My cousin Kevin recently moved to town from his native Madison, Wisconsin. As a 52-year-old lawyer, Kevin has spent a lot of time in Chicago because his firm has an office in the Gold Coast – but since his messy divorce and resulting lawsuit a year ago, he decided that he wanted a slower-paced life for his kids. So he chose Gurnee, having heard me talk about what a great place it was to grow up. Luckily, his contract allows him to work remotely, so he can continue his trial work with his firm – and, in fact, much of his case load is in Chicagoland.

Kevin is a history buff – which means I’ve spent a lot of this summer taking his kids to historic places around their new home! One fascinating place that (I’m ashamed to admit) I didn’t even know about is the Cook House in Libertyville, Illinois. Built in 1878 by Ansel Brainerd Cook, this mansion listed on the National Register of Historic Places is now the headquarters of the Libertyville-Mundelein Historical Society.

The home is open to the public in the summer, Sundays 2:00-4:00p.m. We toured through many rooms that are decked out in Victorian décor. Other rooms house museum displays or store Historical Society records of early events, organizations, businesses, churches, and schools. It is a beautiful example of old architecture – but that’s just what’s visible to the naked eye. More of the beauty lies in the history of the man who built the mansion.

Connecticut native Ansel Brainerd Cook was born in 1823 and moved to Illinois in 1845. He married Helen Maria Foster in 1849, then relocated his family to Chicago in 1853 to begin working as a building contractor for several important historic city buildings, including the old Cook County Court House and the historic Water Tower on north Michigan Avenue that survived the Great Chicago Fire of 1871. After the fire, he became one of the area’s most successful contractors and builders.
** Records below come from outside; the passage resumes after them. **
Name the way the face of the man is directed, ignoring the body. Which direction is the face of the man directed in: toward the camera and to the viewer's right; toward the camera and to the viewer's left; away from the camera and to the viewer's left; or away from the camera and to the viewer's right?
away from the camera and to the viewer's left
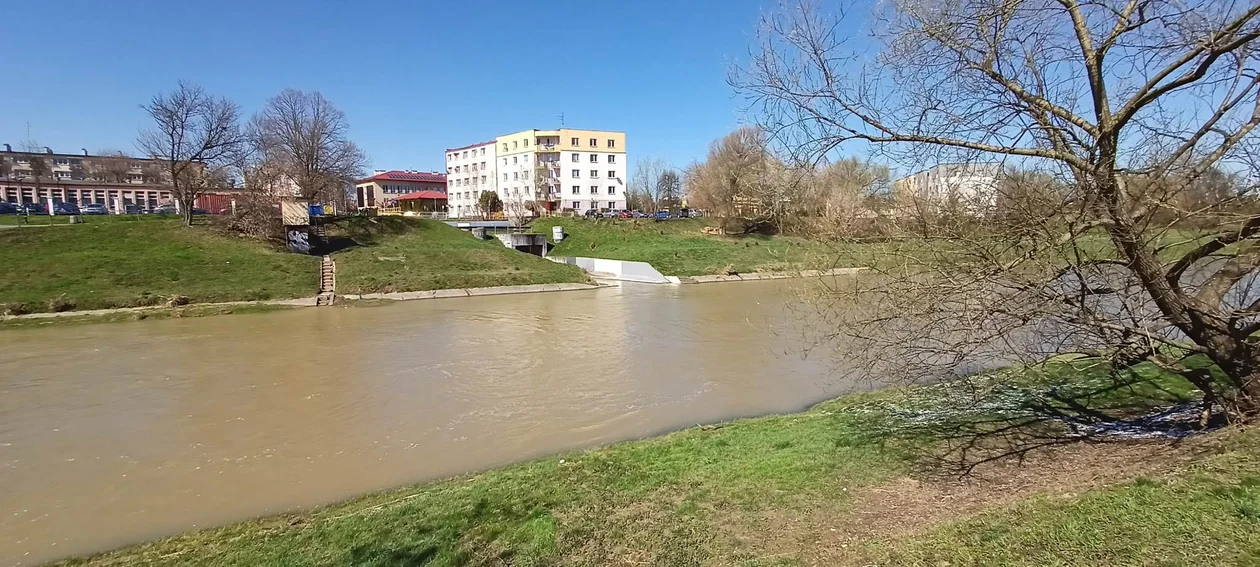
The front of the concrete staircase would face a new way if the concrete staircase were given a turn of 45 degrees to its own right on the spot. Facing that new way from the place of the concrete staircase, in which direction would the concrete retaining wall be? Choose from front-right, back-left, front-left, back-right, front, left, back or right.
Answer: back-left

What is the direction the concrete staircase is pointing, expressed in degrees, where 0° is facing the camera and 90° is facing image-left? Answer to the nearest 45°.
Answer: approximately 0°

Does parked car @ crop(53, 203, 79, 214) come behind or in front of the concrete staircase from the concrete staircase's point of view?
behind
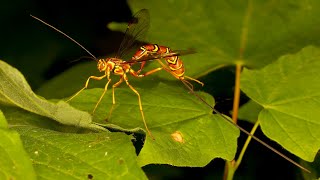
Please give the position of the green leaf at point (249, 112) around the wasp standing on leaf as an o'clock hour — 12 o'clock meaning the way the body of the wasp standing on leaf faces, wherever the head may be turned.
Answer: The green leaf is roughly at 5 o'clock from the wasp standing on leaf.

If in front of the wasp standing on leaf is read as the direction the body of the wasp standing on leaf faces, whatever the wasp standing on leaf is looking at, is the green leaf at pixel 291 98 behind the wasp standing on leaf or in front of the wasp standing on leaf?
behind

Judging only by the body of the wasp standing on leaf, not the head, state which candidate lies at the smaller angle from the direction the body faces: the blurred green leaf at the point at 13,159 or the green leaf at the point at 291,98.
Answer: the blurred green leaf

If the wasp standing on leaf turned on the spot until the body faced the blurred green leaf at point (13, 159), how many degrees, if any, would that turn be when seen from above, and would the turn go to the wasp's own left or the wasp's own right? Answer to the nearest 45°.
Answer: approximately 45° to the wasp's own left

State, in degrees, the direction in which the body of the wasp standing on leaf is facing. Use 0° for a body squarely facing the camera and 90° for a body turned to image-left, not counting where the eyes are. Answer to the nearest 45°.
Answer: approximately 90°

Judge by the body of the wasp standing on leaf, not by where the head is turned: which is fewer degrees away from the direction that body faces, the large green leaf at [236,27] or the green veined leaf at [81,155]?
the green veined leaf
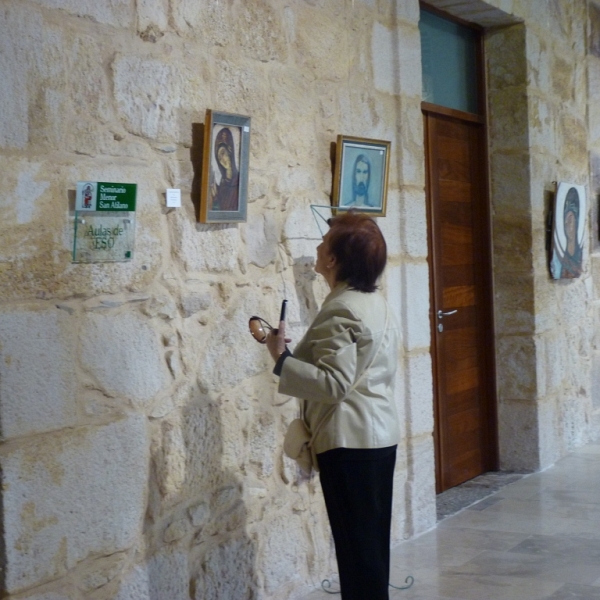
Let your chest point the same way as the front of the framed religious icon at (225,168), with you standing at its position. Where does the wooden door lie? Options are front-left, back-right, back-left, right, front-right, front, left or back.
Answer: left

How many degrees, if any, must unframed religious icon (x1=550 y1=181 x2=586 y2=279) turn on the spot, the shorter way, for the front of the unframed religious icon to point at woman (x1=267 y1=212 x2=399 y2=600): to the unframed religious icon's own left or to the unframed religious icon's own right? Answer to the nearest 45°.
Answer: approximately 45° to the unframed religious icon's own right

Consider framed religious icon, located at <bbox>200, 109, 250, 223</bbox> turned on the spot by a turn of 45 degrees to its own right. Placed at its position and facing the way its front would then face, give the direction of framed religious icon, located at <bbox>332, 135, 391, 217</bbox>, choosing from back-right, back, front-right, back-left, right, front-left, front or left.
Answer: back-left

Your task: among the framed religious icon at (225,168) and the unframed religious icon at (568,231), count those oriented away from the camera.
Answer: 0

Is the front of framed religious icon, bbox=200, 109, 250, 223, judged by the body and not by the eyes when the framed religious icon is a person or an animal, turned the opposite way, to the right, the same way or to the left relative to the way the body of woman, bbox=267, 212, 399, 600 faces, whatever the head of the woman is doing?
the opposite way

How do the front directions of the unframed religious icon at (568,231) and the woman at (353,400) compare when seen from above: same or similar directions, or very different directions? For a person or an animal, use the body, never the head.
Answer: very different directions

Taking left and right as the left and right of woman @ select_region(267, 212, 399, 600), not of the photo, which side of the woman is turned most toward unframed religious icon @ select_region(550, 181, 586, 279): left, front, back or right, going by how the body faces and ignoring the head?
right

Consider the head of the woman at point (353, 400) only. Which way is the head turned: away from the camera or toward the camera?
away from the camera
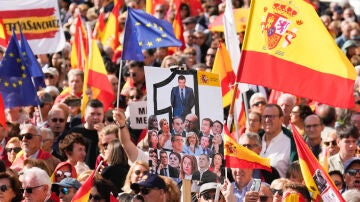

Cook was active in local politics, being elected to the Illinois State Legislature in 1863 and was re-elected in 1865 and 1869. He served as Alderman of Chicago’s 11th ward and President of the Chicago City Council. Cook also married three times – with not one divorce!  The first Mrs. Cook was killed in a railroad accident in 1881. The following year, he married another of the fairer sex, Annie Barrows, who died in 1891; he was then married to her sister, Emily Barrows, until the end of his life in 1898.

Cook’s dedication to his community and his sense of public service lived on after his death. In his will, Cook deeded his home to be used as a library. Upon Mrs. Emily Barrows Cook’s death, 30 real estate lots were also bequeathed to the library to be held to meet any future contingencies. The Alpha Club established a library in 1910, and Cook Memorial Library opened in 1921.